誰かと感動を分かち合うこともない。ただ走るだけ。これが人を裏切り続けた結果だ。
 老夫婦の散策、異様に速いランナー、犬の散歩、どこかの学生サークル。多種多彩。
 天気は曇っていて最適。晴れたら早朝でも暑さが厳しい。晴れた人間は眩しいし、暑苦しいし、近寄りがたい。曇った男はただ黙々と走るだけだ。
 30分でふらふらになってくる。あと少しもう少しだけ、立ち止まらずに走れと自分に命令する。滅入る調子で足下を見るとセミの死骸を踏みつけてしまっていた。


 走り終えると急いで着替えて車で会社に向かう。なぜ働くか、分からない。
 雑用をこなす、真剣なふりをし続けて疲れる。ふと事務の娘にお菓子を上げると喜ばれる。なるほど、女性の笑顔は男の人生の光源になりうる。そんなことを思った素振りも見せずに外回り。
本当は世の中はもっと単純なはずなのだ。

セックスしたいならソープに行ってるよ。

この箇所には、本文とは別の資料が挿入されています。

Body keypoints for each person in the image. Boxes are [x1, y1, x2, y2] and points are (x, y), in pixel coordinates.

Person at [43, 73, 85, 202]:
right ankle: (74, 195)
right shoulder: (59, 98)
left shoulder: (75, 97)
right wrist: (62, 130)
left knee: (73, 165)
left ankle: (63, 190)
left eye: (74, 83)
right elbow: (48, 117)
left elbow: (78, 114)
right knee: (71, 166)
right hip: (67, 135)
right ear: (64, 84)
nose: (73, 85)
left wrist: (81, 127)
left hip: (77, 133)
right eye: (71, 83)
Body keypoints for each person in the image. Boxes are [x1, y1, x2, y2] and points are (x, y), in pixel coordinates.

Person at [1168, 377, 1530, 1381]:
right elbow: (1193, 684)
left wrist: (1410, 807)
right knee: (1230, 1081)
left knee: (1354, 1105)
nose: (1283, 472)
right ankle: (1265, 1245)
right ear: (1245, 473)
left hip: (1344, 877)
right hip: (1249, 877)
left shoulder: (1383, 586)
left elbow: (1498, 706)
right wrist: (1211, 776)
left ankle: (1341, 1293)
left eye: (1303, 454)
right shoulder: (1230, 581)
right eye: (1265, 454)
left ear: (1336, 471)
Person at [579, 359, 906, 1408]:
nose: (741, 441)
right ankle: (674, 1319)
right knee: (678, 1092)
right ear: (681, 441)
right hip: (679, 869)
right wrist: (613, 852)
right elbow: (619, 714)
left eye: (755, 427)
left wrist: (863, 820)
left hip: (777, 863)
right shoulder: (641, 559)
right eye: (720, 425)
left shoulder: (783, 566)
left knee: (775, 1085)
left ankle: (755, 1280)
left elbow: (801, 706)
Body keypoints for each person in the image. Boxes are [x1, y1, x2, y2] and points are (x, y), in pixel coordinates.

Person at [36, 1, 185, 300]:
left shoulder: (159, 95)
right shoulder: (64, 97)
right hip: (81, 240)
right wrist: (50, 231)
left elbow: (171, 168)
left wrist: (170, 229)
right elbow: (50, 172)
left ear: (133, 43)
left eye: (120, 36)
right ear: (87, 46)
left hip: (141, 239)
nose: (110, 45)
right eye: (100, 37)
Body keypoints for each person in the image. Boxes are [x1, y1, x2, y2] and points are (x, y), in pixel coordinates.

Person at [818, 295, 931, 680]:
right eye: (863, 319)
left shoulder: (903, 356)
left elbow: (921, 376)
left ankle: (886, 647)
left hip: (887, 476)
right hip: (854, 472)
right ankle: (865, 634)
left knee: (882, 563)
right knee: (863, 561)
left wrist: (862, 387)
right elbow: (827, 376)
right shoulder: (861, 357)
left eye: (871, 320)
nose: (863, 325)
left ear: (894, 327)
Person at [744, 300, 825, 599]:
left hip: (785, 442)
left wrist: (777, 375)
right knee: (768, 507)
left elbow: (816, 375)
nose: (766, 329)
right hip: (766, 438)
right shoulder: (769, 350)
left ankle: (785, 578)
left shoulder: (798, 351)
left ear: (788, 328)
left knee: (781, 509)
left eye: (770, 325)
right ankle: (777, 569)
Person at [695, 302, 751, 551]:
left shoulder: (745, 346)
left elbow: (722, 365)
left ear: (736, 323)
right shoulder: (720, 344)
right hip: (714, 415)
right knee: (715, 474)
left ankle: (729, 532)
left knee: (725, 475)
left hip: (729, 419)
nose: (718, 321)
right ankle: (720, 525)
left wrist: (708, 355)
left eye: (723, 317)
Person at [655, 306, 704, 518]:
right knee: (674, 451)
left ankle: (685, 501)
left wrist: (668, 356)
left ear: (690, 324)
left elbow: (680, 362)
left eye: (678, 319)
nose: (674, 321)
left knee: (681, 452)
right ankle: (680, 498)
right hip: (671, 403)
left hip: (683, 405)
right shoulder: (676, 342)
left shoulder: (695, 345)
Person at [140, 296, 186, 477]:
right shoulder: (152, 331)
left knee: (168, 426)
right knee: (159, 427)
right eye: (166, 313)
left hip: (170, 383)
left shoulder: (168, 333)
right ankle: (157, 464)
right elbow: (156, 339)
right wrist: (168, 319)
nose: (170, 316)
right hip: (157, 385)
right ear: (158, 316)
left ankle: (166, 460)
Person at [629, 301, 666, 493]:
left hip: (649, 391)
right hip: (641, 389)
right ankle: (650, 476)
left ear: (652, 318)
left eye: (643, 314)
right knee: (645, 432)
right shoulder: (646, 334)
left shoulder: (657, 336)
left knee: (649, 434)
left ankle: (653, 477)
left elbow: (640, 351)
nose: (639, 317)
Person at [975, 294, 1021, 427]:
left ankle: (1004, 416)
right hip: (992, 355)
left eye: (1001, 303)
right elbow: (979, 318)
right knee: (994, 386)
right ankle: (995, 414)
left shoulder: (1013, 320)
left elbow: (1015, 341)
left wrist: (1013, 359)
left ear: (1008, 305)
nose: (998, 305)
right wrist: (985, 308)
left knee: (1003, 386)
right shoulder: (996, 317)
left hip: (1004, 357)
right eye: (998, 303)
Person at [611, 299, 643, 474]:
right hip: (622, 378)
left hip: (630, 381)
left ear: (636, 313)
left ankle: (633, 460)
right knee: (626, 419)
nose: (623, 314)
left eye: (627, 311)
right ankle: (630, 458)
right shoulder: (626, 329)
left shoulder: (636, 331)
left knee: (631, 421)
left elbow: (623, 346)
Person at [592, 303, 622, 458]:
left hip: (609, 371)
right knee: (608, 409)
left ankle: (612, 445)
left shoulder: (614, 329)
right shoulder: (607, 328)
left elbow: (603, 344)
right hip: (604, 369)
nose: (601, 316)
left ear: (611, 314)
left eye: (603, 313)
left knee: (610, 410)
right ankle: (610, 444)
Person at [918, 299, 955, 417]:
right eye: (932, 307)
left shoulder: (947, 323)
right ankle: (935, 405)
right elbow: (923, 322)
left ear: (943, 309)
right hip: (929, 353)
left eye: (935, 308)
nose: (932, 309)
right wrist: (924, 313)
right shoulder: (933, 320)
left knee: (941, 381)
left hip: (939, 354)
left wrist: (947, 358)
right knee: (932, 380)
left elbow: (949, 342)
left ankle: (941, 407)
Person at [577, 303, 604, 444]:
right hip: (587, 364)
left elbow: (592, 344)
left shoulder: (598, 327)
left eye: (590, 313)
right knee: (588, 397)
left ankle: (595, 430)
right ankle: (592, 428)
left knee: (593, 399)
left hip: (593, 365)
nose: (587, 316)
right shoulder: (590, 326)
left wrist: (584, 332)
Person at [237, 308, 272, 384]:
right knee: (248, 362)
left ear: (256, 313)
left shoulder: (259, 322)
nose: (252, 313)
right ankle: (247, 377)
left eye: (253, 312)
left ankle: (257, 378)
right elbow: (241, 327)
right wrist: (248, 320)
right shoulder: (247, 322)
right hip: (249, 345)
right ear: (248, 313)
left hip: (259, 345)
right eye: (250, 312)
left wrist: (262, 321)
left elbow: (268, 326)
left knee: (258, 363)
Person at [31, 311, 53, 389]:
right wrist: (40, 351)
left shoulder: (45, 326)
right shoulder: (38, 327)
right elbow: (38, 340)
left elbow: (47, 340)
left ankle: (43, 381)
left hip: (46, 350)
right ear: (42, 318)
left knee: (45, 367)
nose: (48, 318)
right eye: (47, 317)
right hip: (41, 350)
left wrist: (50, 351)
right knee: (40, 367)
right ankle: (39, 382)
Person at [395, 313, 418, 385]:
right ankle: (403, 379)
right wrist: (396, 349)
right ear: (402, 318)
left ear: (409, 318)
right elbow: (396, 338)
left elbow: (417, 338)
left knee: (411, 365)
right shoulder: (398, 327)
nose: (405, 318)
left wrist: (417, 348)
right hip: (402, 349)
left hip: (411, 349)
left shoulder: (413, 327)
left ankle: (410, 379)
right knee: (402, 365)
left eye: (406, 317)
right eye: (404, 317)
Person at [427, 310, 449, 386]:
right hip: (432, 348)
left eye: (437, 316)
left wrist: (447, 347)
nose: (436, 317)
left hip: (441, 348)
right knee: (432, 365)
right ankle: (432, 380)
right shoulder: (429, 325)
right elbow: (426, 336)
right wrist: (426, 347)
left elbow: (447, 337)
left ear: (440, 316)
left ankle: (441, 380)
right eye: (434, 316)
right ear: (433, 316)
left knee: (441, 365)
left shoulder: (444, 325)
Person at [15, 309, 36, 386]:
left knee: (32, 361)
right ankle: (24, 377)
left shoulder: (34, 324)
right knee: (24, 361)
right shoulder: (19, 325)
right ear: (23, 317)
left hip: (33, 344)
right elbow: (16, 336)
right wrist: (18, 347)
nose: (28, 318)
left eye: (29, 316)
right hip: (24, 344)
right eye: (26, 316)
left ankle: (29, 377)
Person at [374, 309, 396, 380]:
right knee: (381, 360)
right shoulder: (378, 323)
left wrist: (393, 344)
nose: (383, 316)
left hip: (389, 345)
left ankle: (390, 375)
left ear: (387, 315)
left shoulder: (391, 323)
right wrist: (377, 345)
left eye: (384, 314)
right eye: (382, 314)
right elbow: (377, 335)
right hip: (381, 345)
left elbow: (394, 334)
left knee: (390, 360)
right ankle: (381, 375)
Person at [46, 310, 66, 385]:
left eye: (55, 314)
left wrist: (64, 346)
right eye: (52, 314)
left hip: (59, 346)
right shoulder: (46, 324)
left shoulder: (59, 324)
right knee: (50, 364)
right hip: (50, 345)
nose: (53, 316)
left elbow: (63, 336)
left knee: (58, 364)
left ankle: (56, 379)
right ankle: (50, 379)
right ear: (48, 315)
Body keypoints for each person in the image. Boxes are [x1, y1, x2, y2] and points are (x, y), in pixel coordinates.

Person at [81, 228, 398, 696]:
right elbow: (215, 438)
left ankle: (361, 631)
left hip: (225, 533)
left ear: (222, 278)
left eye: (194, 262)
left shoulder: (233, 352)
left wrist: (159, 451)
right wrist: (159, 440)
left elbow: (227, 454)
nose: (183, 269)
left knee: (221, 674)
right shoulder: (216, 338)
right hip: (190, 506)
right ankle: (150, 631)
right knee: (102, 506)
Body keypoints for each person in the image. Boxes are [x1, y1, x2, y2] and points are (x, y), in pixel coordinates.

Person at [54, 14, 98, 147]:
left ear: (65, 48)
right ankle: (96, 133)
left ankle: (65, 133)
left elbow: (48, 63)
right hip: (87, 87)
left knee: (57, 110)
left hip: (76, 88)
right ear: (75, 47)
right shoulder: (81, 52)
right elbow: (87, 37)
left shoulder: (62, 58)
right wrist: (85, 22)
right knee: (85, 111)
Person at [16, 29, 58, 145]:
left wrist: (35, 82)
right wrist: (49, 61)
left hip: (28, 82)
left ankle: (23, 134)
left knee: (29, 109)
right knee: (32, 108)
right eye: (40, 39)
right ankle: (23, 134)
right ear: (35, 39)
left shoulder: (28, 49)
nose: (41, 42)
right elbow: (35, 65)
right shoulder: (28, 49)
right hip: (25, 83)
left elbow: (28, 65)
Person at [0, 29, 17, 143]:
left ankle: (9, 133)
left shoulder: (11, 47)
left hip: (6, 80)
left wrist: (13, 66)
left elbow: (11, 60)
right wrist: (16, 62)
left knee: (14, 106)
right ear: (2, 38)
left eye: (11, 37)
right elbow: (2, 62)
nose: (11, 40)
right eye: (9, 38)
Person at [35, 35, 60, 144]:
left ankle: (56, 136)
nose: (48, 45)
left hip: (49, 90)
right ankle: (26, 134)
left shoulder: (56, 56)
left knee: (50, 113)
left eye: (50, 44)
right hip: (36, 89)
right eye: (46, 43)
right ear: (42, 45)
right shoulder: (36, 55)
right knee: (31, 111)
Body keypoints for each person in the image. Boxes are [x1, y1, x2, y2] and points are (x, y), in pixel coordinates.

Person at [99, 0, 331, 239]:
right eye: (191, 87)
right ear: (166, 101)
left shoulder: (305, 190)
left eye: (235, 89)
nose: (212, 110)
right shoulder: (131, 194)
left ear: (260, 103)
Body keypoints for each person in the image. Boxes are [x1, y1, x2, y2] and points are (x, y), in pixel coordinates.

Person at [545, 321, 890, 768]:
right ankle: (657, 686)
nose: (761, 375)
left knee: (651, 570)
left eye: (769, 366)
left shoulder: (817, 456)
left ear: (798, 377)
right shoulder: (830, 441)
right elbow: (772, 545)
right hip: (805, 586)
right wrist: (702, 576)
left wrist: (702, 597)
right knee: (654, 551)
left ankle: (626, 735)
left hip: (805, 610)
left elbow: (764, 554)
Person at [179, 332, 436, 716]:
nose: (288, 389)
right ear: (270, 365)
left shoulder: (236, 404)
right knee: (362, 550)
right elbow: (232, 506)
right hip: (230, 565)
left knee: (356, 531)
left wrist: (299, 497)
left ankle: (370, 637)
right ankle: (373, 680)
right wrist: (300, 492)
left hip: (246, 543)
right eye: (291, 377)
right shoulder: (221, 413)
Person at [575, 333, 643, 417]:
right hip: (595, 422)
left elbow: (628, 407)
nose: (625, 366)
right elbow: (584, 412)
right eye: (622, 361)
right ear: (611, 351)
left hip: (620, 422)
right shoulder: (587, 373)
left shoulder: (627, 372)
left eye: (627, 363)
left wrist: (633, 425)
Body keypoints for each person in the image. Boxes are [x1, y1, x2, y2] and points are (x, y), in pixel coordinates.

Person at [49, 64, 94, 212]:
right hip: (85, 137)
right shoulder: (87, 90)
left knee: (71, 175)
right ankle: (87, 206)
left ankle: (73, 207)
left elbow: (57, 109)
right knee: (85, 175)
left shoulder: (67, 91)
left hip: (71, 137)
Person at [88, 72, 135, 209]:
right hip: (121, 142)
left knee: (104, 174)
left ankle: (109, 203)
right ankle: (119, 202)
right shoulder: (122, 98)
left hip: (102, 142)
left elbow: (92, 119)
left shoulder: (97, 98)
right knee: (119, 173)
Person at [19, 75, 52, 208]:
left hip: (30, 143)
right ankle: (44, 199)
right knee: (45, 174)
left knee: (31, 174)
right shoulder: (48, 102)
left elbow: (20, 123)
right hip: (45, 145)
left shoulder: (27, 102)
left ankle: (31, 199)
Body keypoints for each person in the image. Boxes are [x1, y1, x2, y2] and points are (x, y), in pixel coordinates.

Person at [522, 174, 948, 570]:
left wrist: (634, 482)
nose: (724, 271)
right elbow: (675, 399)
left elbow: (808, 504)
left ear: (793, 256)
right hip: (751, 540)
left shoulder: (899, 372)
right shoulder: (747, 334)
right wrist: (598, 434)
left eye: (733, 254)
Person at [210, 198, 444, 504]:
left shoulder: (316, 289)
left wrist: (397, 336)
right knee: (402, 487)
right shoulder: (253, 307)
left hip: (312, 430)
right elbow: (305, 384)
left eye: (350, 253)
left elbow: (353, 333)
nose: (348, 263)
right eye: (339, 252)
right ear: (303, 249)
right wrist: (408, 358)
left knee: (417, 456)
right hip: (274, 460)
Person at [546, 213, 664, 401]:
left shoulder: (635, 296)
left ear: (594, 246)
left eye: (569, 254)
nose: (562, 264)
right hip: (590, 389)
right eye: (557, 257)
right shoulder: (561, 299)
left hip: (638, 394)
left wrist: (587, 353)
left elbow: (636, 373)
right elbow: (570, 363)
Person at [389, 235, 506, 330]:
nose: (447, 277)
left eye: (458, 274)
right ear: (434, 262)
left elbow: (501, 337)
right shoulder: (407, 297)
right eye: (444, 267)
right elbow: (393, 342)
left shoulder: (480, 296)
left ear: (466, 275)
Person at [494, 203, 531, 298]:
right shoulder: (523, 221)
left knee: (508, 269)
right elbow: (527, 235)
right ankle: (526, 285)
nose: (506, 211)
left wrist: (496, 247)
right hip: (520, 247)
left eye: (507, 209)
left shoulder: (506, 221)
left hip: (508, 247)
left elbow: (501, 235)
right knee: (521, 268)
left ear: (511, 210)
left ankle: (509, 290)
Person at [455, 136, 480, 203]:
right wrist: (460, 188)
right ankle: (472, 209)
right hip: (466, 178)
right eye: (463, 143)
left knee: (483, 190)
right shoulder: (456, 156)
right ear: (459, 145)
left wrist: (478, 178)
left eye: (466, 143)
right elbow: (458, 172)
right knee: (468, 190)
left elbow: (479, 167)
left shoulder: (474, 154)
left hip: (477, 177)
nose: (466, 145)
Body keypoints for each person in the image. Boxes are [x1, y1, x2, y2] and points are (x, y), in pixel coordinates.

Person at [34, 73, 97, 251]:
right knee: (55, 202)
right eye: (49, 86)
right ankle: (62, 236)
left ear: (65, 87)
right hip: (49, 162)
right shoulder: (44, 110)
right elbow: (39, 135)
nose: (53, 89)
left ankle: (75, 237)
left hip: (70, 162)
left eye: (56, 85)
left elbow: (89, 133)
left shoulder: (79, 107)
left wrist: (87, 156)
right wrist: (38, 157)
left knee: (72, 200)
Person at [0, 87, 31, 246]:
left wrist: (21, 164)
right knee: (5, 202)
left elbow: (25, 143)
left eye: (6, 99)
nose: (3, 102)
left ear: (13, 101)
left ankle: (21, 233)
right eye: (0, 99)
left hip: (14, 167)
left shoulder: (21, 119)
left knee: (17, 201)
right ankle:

単純にやりたくないから行かないんだ。
ビールなんて不味いから単純な麦茶でいい。
コンビニで単純な焼きそば買って喰らってりゃいい。
 
 踏みつけてパリパリと音をたててバラバラになってしまったセミの死骸。
 死ぬと止まってしまう。だから単純に走らざるを得ない。